The Minister for Finance has said that Budget day expectations will have to be adjusted to reflect the new economic realities. He was speaking after the publication of Economic Review and Outlook 2001 by the Department of Finance yesterday. The report updated the Department's economic forecasts for the first time since the outbreak of foot-and mouth disease and the US economic downturn.
The Department has cut its forecast for growth in the Gross National Product from 7.4 per cent to 6.0 per cent.
This compared with growth in GNP - the monetary value of everything produced by the economy less profits remitted home by foreign owned companies - of 10.4 per cent last year.
The economic slow down has already had an impact on the Department's tax revenue projections which have been cut back by £500 million. Although Mr McCreevy did not specifically mention tax cuts his comments are seen as paving the way for lower than expected reductions in next December's budget.
He was echoing the comments of his Department which said yesterday that the lower than expected growth rates "point to a need to align aspirations for future increases in public spending and further tax relief to levels consistent with a prospectively slower pace of economic expansion".
The Department went on recommended that any tax cuts should "focus even more on supply side measures to aid growth potential". This would in effect mean concentrating on measures that encourage people to take up paid employment rather than survive on benefits.

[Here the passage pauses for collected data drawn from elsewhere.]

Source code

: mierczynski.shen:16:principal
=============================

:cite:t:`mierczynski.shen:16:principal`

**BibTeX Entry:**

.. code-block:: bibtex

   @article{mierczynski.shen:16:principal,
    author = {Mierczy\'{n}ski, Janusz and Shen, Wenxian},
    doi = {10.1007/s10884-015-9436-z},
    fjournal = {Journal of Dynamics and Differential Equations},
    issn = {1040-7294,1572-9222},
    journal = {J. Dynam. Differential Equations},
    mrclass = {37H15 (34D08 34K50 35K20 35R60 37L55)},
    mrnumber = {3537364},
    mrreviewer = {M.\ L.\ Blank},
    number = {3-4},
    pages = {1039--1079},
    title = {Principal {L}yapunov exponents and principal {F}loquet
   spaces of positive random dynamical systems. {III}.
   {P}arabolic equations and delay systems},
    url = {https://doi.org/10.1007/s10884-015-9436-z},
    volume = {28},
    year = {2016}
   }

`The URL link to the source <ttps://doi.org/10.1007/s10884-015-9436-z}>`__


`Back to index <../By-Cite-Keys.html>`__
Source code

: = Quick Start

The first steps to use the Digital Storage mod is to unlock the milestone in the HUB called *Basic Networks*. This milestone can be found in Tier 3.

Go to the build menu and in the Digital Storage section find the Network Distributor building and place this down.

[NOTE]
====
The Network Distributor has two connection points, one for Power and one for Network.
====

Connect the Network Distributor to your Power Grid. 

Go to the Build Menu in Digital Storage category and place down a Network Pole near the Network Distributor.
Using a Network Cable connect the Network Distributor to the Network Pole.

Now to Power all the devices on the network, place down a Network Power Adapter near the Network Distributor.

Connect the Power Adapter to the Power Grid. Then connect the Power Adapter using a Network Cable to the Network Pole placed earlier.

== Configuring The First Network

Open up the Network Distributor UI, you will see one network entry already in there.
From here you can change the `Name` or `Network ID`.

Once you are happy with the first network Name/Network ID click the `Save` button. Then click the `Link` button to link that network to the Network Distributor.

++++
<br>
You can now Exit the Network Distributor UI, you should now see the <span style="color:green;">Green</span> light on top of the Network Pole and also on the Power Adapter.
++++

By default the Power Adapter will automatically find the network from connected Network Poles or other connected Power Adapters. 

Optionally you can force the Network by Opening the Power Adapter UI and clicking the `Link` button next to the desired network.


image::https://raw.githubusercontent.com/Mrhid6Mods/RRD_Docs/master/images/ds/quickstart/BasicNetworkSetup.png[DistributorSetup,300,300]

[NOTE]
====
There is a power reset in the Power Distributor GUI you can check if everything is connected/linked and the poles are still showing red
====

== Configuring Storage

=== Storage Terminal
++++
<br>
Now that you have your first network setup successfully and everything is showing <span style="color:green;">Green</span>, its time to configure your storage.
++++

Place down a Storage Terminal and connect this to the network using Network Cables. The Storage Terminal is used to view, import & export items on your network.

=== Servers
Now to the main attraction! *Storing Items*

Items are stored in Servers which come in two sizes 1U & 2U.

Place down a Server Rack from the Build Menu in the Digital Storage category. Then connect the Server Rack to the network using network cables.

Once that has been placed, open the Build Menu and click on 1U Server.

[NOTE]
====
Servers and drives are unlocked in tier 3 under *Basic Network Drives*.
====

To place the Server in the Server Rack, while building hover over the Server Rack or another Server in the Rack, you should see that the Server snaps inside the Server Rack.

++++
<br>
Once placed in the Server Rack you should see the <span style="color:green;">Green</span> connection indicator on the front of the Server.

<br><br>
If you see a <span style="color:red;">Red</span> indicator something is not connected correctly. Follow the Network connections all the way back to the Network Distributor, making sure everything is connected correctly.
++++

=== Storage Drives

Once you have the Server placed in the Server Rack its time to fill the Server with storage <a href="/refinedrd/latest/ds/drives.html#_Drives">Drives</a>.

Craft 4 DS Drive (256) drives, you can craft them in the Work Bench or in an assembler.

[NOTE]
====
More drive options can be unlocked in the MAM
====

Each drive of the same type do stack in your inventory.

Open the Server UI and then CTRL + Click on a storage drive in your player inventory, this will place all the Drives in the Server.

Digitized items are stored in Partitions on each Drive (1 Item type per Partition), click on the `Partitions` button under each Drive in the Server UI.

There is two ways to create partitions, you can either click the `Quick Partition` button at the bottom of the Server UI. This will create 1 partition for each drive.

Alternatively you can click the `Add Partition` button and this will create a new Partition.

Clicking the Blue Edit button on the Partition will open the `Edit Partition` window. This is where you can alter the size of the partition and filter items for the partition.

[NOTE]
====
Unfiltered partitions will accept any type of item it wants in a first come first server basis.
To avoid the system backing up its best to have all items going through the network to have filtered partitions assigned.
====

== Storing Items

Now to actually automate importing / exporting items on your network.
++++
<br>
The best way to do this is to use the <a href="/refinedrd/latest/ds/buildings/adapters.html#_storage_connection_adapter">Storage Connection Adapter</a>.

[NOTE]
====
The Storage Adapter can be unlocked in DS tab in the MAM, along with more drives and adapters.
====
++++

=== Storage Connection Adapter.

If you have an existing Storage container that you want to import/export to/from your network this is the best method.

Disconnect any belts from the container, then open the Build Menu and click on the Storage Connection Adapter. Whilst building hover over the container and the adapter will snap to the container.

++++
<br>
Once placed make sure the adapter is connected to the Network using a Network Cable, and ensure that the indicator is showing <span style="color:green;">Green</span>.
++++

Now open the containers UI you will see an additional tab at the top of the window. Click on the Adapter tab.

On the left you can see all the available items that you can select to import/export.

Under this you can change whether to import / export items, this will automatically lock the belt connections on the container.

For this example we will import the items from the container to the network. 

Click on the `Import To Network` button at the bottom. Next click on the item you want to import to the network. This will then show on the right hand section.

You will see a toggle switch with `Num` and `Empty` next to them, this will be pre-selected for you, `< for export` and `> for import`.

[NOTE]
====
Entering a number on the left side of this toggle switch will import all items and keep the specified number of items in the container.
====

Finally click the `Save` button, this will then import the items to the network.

The Department's new forecasts are in the mid range of market expectations according to Mr Michael Crowley, economist with Bank of Ireland. He said that Bank of Ireland was currently more optimistic than the Department and was forecasting 9 per cent growth in Gross Domestic Product compared to the Department's projection of 7.2 per cent, which has been revised down from 8.8 per cent.
The lower than expected tax take was blamed, in part, on the Foot and Mouth epidemic, which had hit excise duties. The restrictions put on cross border movements meant that fewer motorists were crossing the border from Northern Ireland to buy cheaper fuel in the Republic.
The generally lower level of rural economic activity that resulted from the controls has affected other tax receipts including VAT, said Mr Crowley.
The Department has also revised its inflation forecast for the year. It had initially predicted that the Consumer Price Index would have fallen to 4.5 per cent by the end of the year, but the figure has been adjusted upwards to 5 per cent.
The outturn will still represent an improvement on the 5.6 per cent out turn in 2000 but "the deceleration has been somewhat more muted than expected, partly because of an unanticipated sharp increase in food prices and also because of the persistent strength of oil prices and ongoing euro weakness," according to the Department.